Computer graphics in Game development
Ivan Belyavtsev
22.01.2021
Homogeneous coordinates - cartesian coordinates + 1 dimension
\[ (X, Y, Z) => (x, y, z, w) \]
\[ X = x/w, Y = y/w, Z = z/w \] [1]
\[T(\overrightarrow{x}) = A\overrightarrow{x}\]
where \[A = \left[\begin{array}{cccc} x1 & x2 & x3 & x4 \\ y1 & y2 & y3 & y4 \\ z1 & z2 & z3 & z4 \\ w1 & w2 & w3 & w4 \end{array}\right]\] [2]
\(\overrightarrow{tr}\) - vector of translation
\[T = \left[\begin{array}{cccc} 1 & 0 & 0 & tr.x \\ 0 & 1 & 0 & tr.y \\ 0 & 0 & 1 & tr.z \\ 0 & 0 & 0 & 1 \end{array}\right]\] [2]
\(\overrightarrow{scale}\) - vector of scaling
\[S = \left[\begin{array}{cccc} scale.x & 0 & 0 & 0 \\ 0 & scale.y & 0 & 0 \\ 0 & 0 & scale.z & 0 \\ 0 & 0 & 0 & 1 \end{array}\right]\] [2]
\(\alpha\) - angle of rotation around axis X
\[R_x = \left[\begin{array}{cccc} 1 & 0 & 0 & 0 \\ 0 & cos(\alpha) & -sin(\alpha) & 0 \\ 0 & sin(\alpha) & cos(\alpha) & 0 \\ 0 & 0 & 0 & 1 \end{array}\right]\] [2]
\(\beta\) - angle of rotation around axis Y
\[R_y = \left[\begin{array}{cccc} cos(\beta) & 0 & sin(\beta) & 0 \\ 0 & 1 & 0 & 0 \\ -sin(\beta) & 0 & cos(\beta) & 0 \\ 0 & 0 & 0 & 1 \end{array}\right]\] [2]
\(\gamma\) - angle of rotation around axis Z
\[R_z = \left[\begin{array}{cccc} cos(\gamma) & -sin(\gamma) & 0 & 0 \\ sin(\gamma) & cos(\gamma) & 0 & 0 \\ 0 & 0 & 1 & 0 \\ 0 & 0 & 0 & 1 \end{array}\right]\] [2]
\[World=TRS\]
First scale, then rotate, then translate
\[ \overrightarrow{z_{axis}} = \frac{\overrightarrow{eye} - \overrightarrow{at}}{||\overrightarrow{eye} - \overrightarrow{at}||} \] \[ \overrightarrow{x_{axis}} = \frac{\overrightarrow{up} \times \overrightarrow{z_{axis}}}{||\overrightarrow{up} \times \overrightarrow{z_{axis}}||}\] \[ \overrightarrow{y_{axis}} = \overrightarrow{z_{axis}} \times \overrightarrow{x_{axis}} \]
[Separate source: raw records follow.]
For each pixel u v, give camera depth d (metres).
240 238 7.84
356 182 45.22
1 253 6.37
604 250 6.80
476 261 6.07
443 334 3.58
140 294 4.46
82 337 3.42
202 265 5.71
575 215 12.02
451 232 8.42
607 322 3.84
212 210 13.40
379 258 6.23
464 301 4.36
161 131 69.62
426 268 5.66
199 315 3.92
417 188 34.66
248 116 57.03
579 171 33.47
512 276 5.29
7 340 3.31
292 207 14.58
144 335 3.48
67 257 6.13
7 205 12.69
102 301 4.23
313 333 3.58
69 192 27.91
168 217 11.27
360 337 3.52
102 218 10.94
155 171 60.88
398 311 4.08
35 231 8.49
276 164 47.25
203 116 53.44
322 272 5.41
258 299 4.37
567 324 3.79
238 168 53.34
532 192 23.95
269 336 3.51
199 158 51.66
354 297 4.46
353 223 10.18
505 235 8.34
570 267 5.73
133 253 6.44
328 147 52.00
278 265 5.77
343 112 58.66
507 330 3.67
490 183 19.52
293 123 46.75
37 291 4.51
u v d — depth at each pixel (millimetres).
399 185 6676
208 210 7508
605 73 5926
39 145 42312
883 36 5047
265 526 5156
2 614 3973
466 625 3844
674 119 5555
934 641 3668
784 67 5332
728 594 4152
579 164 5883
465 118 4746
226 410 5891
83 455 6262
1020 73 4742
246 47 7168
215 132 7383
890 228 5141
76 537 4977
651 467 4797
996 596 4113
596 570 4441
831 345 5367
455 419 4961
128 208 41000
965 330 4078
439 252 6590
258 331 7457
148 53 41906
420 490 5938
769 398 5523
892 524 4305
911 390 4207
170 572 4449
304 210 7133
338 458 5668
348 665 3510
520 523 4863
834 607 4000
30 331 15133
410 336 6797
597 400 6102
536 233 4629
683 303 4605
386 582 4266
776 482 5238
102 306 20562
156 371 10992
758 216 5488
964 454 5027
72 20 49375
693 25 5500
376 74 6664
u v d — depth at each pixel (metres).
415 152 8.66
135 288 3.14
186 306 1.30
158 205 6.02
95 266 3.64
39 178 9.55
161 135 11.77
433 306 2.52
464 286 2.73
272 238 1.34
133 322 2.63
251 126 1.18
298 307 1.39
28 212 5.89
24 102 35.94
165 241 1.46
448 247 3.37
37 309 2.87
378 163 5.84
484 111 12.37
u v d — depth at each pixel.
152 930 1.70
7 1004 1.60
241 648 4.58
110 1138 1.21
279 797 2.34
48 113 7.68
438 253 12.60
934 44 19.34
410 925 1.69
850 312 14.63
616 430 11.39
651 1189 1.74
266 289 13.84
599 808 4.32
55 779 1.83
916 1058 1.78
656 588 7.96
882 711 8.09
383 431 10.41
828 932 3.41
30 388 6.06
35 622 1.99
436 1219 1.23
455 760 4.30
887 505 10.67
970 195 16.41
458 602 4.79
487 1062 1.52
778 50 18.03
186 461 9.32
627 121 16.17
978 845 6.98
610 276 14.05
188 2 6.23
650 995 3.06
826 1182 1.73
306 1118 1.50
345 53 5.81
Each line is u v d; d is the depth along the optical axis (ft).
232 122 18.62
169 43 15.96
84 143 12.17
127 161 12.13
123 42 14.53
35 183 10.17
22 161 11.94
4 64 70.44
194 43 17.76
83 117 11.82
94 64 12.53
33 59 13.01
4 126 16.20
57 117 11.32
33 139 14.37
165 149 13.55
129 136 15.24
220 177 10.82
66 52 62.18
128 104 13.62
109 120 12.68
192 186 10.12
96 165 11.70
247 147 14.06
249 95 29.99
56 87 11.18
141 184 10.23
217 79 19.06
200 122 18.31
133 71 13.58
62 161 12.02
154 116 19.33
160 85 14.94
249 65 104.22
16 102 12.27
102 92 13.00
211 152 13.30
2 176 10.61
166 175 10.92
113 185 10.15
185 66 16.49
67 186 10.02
\[View = \left[\begin{array}{cccc} x_{axis}.x & y_{axis}.x & z_{axis}.x & 0 \\ x_{axis}.y & y_{axis}.y & z_{axis}.y & 0 \\ x_{axis}.z & y_{axis}.z & z_{axis}.z & 0 \\ -\overrightarrow{x_{axis}} \cdot \overrightarrow{eye} & -\overrightarrow{y_{axis}} \cdot \overrightarrow{eye} & -\overrightarrow{z_{axis}} \cdot \overrightarrow{eye} & 1 \end{array}\right]\]
Look-at target could be replaced as camera location vector + unit camera direction vector.
Unit direction vector could be set in spherical coordinates.
\[Proj = \left[\begin{array}{cccc} \frac{1}{tan(fov/2)\cdot ar} & 0 & 0 & 0 \\ 0 & \frac{1}{tan(fov/2)} & 0 & 0 \\ 0 & 0 & \frac{Z_f}{Z_f-Z_n} & -1 \\ 0 & 0 & \frac{Z_n\cdot Z_f}{Z_n-Z_f} & 0 \end{array}\right]\]
\[Viewport = \left[\begin{array}{cccc} width & 0 & 0 & 0 \\ 0 & -height & 0 & 0 \\ 0 & 0 & 1 & 0 \\ 0 & 0 & 0 & 1 \end{array}\right]\]
\[\vec{X} = Viewport \cdot Proj \cdot View \cdot World \cdot \vec{x}\]
Remember about left-handed and right-handed operations!
Check correctness of each matrix, e.x. in DirecX documentation [3]